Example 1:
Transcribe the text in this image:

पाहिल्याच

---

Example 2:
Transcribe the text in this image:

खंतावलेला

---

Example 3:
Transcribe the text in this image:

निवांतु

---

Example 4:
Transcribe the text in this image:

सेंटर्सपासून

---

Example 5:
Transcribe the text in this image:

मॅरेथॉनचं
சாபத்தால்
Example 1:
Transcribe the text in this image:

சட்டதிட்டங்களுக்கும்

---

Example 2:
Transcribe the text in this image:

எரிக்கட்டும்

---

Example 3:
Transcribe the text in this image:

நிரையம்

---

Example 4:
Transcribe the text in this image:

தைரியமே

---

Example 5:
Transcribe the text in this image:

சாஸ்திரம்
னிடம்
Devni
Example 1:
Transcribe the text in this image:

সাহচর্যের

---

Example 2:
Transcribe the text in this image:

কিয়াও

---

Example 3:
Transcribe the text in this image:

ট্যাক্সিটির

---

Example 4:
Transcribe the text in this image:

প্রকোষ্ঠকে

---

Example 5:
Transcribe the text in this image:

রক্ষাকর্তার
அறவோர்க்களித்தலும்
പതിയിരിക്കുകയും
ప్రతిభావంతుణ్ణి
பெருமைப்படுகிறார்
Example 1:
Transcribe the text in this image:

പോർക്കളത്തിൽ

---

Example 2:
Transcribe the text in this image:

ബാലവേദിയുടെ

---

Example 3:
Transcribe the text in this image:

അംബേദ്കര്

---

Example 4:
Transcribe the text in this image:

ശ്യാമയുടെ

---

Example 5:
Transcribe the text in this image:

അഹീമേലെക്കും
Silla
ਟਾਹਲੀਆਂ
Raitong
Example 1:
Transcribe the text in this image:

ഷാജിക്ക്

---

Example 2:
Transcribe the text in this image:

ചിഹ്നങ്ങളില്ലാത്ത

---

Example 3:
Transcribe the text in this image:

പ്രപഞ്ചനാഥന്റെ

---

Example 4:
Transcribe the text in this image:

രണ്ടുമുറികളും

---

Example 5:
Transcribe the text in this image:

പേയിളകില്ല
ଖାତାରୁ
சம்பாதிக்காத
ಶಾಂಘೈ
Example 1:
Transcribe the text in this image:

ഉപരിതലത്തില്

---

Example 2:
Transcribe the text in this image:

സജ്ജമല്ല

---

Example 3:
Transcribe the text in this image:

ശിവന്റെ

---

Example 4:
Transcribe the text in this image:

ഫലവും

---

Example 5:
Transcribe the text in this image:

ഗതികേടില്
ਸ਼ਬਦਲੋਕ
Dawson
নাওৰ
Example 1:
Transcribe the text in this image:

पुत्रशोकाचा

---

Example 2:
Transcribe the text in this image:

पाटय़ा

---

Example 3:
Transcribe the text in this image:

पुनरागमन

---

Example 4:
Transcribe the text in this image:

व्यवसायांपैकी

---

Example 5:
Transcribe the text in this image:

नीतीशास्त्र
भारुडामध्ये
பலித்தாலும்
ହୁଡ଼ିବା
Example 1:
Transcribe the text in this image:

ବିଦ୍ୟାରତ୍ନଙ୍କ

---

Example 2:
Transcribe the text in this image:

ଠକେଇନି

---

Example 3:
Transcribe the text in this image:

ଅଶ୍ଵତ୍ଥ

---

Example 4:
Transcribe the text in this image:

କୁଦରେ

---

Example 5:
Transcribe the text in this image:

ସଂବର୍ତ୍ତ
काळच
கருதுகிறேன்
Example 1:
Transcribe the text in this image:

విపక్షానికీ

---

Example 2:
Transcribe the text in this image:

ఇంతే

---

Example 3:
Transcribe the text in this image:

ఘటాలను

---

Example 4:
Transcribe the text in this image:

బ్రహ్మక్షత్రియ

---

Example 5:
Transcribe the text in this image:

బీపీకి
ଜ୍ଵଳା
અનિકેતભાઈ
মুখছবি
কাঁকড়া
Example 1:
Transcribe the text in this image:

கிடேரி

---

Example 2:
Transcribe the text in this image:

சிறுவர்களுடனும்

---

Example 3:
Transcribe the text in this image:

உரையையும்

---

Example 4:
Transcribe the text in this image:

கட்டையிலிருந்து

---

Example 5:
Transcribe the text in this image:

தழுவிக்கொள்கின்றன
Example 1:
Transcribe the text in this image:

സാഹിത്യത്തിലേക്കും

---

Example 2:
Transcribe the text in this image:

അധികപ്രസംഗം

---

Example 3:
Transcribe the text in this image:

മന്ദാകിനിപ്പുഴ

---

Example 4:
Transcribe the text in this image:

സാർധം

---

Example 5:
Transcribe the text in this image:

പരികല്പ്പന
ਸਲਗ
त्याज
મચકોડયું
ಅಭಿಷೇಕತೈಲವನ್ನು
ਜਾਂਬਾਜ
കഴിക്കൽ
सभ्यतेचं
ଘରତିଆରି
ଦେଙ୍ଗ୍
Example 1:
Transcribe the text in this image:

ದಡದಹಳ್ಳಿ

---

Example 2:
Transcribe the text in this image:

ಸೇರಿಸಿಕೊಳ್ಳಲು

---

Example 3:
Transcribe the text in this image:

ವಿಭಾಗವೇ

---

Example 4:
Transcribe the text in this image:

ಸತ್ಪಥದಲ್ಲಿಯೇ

**ASSIGNMENT**
Every record above needs to be repeated word for word.

**RESULT BELOW**
Example 1:
Transcribe the text in this image:

पाहिल्याच

---

Example 2:
Transcribe the text in this image:

खंतावलेला

---

Example 3:
Transcribe the text in this image:

निवांतु

---

Example 4:
Transcribe the text in this image:

सेंटर्सपासून

---

Example 5:
Transcribe the text in this image:

मॅरेथॉनचं
சாபத்தால்
Example 1:
Transcribe the text in this image:

சட்டதிட்டங்களுக்கும்

---

Example 2:
Transcribe the text in this image:

எரிக்கட்டும்

---

Example 3:
Transcribe the text in this image:

நிரையம்

---

Example 4:
Transcribe the text in this image:

தைரியமே

---

Example 5:
Transcribe the text in this image:

சாஸ்திரம்
னிடம்
Devni
Example 1:
Transcribe the text in this image:

সাহচর্যের

---

Example 2:
Transcribe the text in this image:

কিয়াও

---

Example 3:
Transcribe the text in this image:

ট্যাক্সিটির

---

Example 4:
Transcribe the text in this image:

প্রকোষ্ঠকে

---

Example 5:
Transcribe the text in this image:

রক্ষাকর্তার
அறவோர்க்களித்தலும்
പതിയിരിക്കുകയും
ప్రతిభావంతుణ్ణి
பெருமைப்படுகிறார்
Example 1:
Transcribe the text in this image:

പോർക്കളത്തിൽ

---

Example 2:
Transcribe the text in this image:

ബാലവേദിയുടെ

---

Example 3:
Transcribe the text in this image:

അംബേദ്കര്

---

Example 4:
Transcribe the text in this image:

ശ്യാമയുടെ

---

Example 5:
Transcribe the text in this image:

അഹീമേലെക്കും
Silla
ਟਾਹਲੀਆਂ
Raitong
Example 1:
Transcribe the text in this image:

ഷാജിക്ക്

---

Example 2:
Transcribe the text in this image:

ചിഹ്നങ്ങളില്ലാത്ത

---

Example 3:
Transcribe the text in this image:

പ്രപഞ്ചനാഥന്റെ

---

Example 4:
Transcribe the text in this image:

രണ്ടുമുറികളും

---

Example 5:
Transcribe the text in this image:

പേയിളകില്ല
ଖାତାରୁ
சம்பாதிக்காத
ಶಾಂಘೈ
Example 1:
Transcribe the text in this image:

ഉപരിതലത്തില്

---

Example 2:
Transcribe the text in this image:

സജ്ജമല്ല

---

Example 3:
Transcribe the text in this image:

ശിവന്റെ

---

Example 4:
Transcribe the text in this image:

ഫലവും

---

Example 5:
Transcribe the text in this image:

ഗതികേടില്
ਸ਼ਬਦਲੋਕ
Dawson
নাওৰ
Example 1:
Transcribe the text in this image:

पुत्रशोकाचा

---

Example 2:
Transcribe the text in this image:

पाटय़ा

---

Example 3:
Transcribe the text in this image:

पुनरागमन

---

Example 4:
Transcribe the text in this image:

व्यवसायांपैकी

---

Example 5:
Transcribe the text in this image:

नीतीशास्त्र
भारुडामध्ये
பலித்தாலும்
ହୁଡ଼ିବା
Example 1:
Transcribe the text in this image:

ବିଦ୍ୟାରତ୍ନଙ୍କ

---

Example 2:
Transcribe the text in this image:

ଠକେଇନି

---

Example 3:
Transcribe the text in this image:

ଅଶ୍ଵତ୍ଥ

---

Example 4:
Transcribe the text in this image:

କୁଦରେ

---

Example 5:
Transcribe the text in this image:

ସଂବର୍ତ୍ତ
काळच
கருதுகிறேன்
Example 1:
Transcribe the text in this image:

విపక్షానికీ

---

Example 2:
Transcribe the text in this image:

ఇంతే

---

Example 3:
Transcribe the text in this image:

ఘటాలను

---

Example 4:
Transcribe the text in this image:

బ్రహ్మక్షత్రియ

---

Example 5:
Transcribe the text in this image:

బీపీకి
ଜ୍ଵଳା
અનિકેતભાઈ
মুখছবি
কাঁকড়া
Example 1:
Transcribe the text in this image:

கிடேரி

---

Example 2:
Transcribe the text in this image:

சிறுவர்களுடனும்

---

Example 3:
Transcribe the text in this image:

உரையையும்

---

Example 4:
Transcribe the text in this image:

கட்டையிலிருந்து

---

Example 5:
Transcribe the text in this image:

தழுவிக்கொள்கின்றன
Example 1:
Transcribe the text in this image:

സാഹിത്യത്തിലേക്കും

---

Example 2:
Transcribe the text in this image:

അധികപ്രസംഗം

---

Example 3:
Transcribe the text in this image:

മന്ദാകിനിപ്പുഴ

---

Example 4:
Transcribe the text in this image:

സാർധം

---

Example 5:
Transcribe the text in this image:

പരികല്പ്പന
ਸਲਗ
त्याज
મચકોડયું
ಅಭಿಷೇಕತೈಲವನ್ನು
ਜਾਂਬਾਜ
കഴിക്കൽ
सभ्यतेचं
ଘରତିଆରି
ଦେଙ୍ଗ୍
Example 1:
Transcribe the text in this image:

ದಡದಹಳ್ಳಿ

---

Example 2:
Transcribe the text in this image:

ಸೇರಿಸಿಕೊಳ್ಳಲು

---

Example 3:
Transcribe the text in this image:

ವಿಭಾಗವೇ

---

Example 4:
Transcribe the text in this image:

ಸತ್ಪಥದಲ್ಲಿಯೇ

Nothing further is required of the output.